* [Texto fornecido]:
--
Com a decisão, o governo tem um alívio em um momento de paralisações de diversas categorias e expectativa de que muitas outras viriam. A medida - embora não seja possível mensurar o impacto fiscal - foi muito bem recebida pelo governo. No ambiente da PEC do gasto, o setor público terá que lidar com maior restrição fiscal e necessidade de escolhas. Com maior capacidade de negociação com servidores, corre menos riscos de dar reajustes altos, que ocupem espaço de outras despesas.

Também no mês passado, mais uma vez antecipando-se ao Congresso, o STF barrou a chamada "desaposentação", que custaria R$ 7,7 bilhões, conforme cálculos da Advocacia-Geral da União (AGU), embora outras estimativas de técnicos apontassem perdas na casa das dezenas de bilhões. Se o Supremo fosse a favor do recálculo de aposentadoria a partir de novas contribuições, afetaria a discussão da reforma da Previdência Social.

"As últimas decisões do STF são muito importantes e contribuem para o esforço de ajuste da economia", disse ao Valor o ministro do Planejamento, Dyogo de Oliveira. Uma fonte do Ministério da Fazenda concorda e destaca que a decisão do Supremo sobre a greve alinha o Brasil ao praticado em países desenvolvidos, como o Canadá, e que a proibição da desaposentação gera grande economia ao país.

O ministro Gilmar Mendes afirmou ao Valor que o Supremo sempre foi cuidadoso com o impacto de suas decisões sobre Estados e União. "Essa é uma realidade, temos que respeitar a reserva do financeiramente possível. O Supremo, em geral, é muito responsável no que diz respeito às finanças públicas. Às vezes erra até por falta de conhecimento, como aconteceu nos precatórios", disse.

Apesar de comemorar os resultados recentes, o governo segue atento a riscos fiscais que estão pendentes de análise no tribunal, como as perdas de poupadores com os planos econômicos - que podem gerar despesas de dezenas de bilhões - e a discussão sobre o fornecimento de medicamentos de alto custo. Temas afeitos aos Estados também estão no radar, como a possibilidade redução da jornada de trabalho dos servidores.
--
* [Dados fornecidos]:

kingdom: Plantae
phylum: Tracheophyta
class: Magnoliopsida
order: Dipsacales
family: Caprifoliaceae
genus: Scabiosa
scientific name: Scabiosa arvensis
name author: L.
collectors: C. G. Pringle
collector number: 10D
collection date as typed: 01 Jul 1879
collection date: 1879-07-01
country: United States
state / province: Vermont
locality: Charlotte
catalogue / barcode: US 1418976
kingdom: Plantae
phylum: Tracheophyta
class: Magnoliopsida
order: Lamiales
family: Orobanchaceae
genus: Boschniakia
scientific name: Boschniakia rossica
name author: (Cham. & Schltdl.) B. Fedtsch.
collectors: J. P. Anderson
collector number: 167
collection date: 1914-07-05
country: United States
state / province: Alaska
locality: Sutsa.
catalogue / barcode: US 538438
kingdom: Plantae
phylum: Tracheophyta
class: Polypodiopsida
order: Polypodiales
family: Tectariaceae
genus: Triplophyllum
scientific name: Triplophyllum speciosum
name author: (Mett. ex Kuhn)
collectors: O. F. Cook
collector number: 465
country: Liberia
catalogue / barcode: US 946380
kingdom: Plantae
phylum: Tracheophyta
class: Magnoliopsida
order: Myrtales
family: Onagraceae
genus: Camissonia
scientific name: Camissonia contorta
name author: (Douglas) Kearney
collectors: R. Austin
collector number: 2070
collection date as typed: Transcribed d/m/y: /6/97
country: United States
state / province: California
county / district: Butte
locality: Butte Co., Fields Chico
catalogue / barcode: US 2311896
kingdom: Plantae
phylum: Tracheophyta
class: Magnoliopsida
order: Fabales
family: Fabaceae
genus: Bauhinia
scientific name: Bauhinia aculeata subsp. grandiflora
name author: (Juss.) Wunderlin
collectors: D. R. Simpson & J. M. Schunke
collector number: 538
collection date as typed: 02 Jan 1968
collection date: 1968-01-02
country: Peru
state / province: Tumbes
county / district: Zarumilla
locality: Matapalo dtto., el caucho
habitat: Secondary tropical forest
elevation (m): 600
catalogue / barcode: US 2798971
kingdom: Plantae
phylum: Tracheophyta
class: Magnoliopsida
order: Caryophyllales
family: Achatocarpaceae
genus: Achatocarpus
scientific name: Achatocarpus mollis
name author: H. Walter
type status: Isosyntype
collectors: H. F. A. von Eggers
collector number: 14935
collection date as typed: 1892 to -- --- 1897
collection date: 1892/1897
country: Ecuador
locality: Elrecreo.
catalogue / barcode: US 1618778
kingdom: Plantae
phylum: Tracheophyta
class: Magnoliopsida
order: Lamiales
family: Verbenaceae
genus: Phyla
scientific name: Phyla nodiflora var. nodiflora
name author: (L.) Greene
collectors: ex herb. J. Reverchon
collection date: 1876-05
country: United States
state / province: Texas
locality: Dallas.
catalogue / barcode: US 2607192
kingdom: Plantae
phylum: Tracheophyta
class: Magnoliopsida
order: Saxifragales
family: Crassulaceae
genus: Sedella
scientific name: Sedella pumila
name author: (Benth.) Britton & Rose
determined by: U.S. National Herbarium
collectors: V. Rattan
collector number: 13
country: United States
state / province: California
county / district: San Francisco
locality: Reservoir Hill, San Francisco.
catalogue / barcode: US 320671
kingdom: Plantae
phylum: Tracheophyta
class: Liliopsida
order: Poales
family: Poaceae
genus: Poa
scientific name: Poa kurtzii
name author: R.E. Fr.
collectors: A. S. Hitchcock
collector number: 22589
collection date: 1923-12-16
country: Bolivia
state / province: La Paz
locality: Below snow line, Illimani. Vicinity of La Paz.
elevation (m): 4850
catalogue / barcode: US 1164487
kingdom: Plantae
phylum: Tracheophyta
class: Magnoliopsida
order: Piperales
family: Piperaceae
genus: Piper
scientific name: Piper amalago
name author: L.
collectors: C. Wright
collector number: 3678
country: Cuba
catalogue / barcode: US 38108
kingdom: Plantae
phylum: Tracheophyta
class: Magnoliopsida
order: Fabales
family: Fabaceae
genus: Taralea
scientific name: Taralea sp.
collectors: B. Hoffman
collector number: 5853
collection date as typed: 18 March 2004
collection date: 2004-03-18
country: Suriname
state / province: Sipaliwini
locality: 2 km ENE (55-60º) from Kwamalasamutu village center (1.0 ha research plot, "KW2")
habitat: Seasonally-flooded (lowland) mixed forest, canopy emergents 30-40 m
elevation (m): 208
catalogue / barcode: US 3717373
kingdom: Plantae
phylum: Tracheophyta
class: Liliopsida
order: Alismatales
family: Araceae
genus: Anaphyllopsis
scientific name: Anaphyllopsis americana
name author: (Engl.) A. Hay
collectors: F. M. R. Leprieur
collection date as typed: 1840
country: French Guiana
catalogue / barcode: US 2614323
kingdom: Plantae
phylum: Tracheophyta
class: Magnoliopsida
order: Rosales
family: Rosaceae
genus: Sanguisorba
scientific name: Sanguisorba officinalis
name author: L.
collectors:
--
* [Atividade]: Dê continuidade ao texto sobre as decisões do STF e seu impacto nas contas públicas, começando logo após a última frase apresentada.

* [Resultado esperado]:
Fontes lembram também que o Supremo neste ano tomou uma decisão preocupante ao conceder a liminar que permitia pagamento de juros simples e não compostos sobre as dívidas dos Estados. O STF, porém, ajustou a decisão e, liminarmente, garantiu um acordo com esses entes e a União e a volta da cobrança dos juros compostos.

Em 2015, o Supremo garantiu que a correção monetária dos precatórios deveria ser feita pelo IPCA e não pela Taxa Referencial. A discussão, segundo a AGU, tem impacto bilionário: R$ 4,7 bilhões no Orçamento deste ano e ainda será retomada para tratar de pontos não esclarecidos. Mendes pediu vista e não há previsão para retomada do julgamento.

O Supremo também começou a discutir a obrigação de Estados e União de fornecerem medicamentos de alto custo que não estão na lista do SUS. Um pedido de vista do ministro Teori Zavascki, no entanto, adiou a conclusão do tema, que pode custar R$ 1,6 bilhão para a União e R$ 7 bilhões para os Estados, segundo cálculos do Ministério da Saúde.

A presidente do STF, Cármen Lúcia, havia pautado essa discussão em setembro. As inúmeras liminares (decisões provisórias) concedidas pela Justiça em todo país haviam sido a principal reclamação de todos os governadores, reunidos com a ministra semanas antes do julgamento.

Preocupada com a crise, Cármen Lúcia tem procurado equilíbrio ao pautar temas de interesse do cidadão e o cuidado com as contas públicas. Interlocutores da ministra relatam que ela tem dialogado com Michel Temer e sua representante, a advogada-geral da União, Grace Mendonça.

O Supremo, no entanto, não tem sido tão responsável com os gastos quando se trata da própria corporação. Desde 2014, por decisão do ministro Luiz Fux, o tribunal determinou o pagamento de auxílio-moradia a todos os juízes federais no valor de R$ 4,4 mil, um custo extra de R$ 350 milhões aos cofres. Também é importante mencionar que o STF pressionou pelo recém-sancionado reajuste de até 41% para o Judiciário.